Remix.run Logo
miki123211 5 days ago

Most of the improvements in this model, basically everything except the longer context, image understanding and better pricing, are basically things that reinforcement learning (without human feedback) should be good at.

Getting better at code is something you can verify automatically, same for diff formats and custom response formats. Instruction following is also either automatically verifiable, or can be verified via LLM as a judge.

I strongly suspect that this model is a GPT-4.5 (or GPT-5???) distill, with the traditional pretrain -> SFT -> RLHF pipeline augmented with an RLVR stage, as described in Lambert et al[1], and a bunch of boring technical infrastructure improvements sprinkled on top.

[1] https://arxiv.org/abs/2411.15124

clbrmbr 5 days ago | parent [-]

If so, the loss of fidelity versus 4.5 is really noticeable and a loss for numerous applications. (Finding a vegan restaurant in a random city neighborhood, for example.)

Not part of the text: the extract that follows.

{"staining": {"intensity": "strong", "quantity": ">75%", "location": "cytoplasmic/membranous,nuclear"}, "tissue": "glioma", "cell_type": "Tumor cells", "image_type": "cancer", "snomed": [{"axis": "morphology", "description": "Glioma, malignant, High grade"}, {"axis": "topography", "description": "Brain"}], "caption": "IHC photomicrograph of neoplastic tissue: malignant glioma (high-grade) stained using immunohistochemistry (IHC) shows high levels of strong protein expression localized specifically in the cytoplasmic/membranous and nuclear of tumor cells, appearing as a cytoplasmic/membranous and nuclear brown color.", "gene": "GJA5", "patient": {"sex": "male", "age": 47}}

weird-eye-issue 5 days ago | parent [-]

In your example the LLM should not be responsible for that directly. It should be calling out to an API or search results to get accurate and up-to-date information (relatively speaking) and then use that context to generate a response

clbrmbr 5 days ago | parent [-]

You should actually try it. The really big models (4 and 4.5, sadly not 4o) have truly breathtaking ability to dig up hidden gems that have a really low profile on the internet. The recommendations also seem to cut through all the SEO and review manipulation and deliver quality recommendations. It really all can be in one massive model.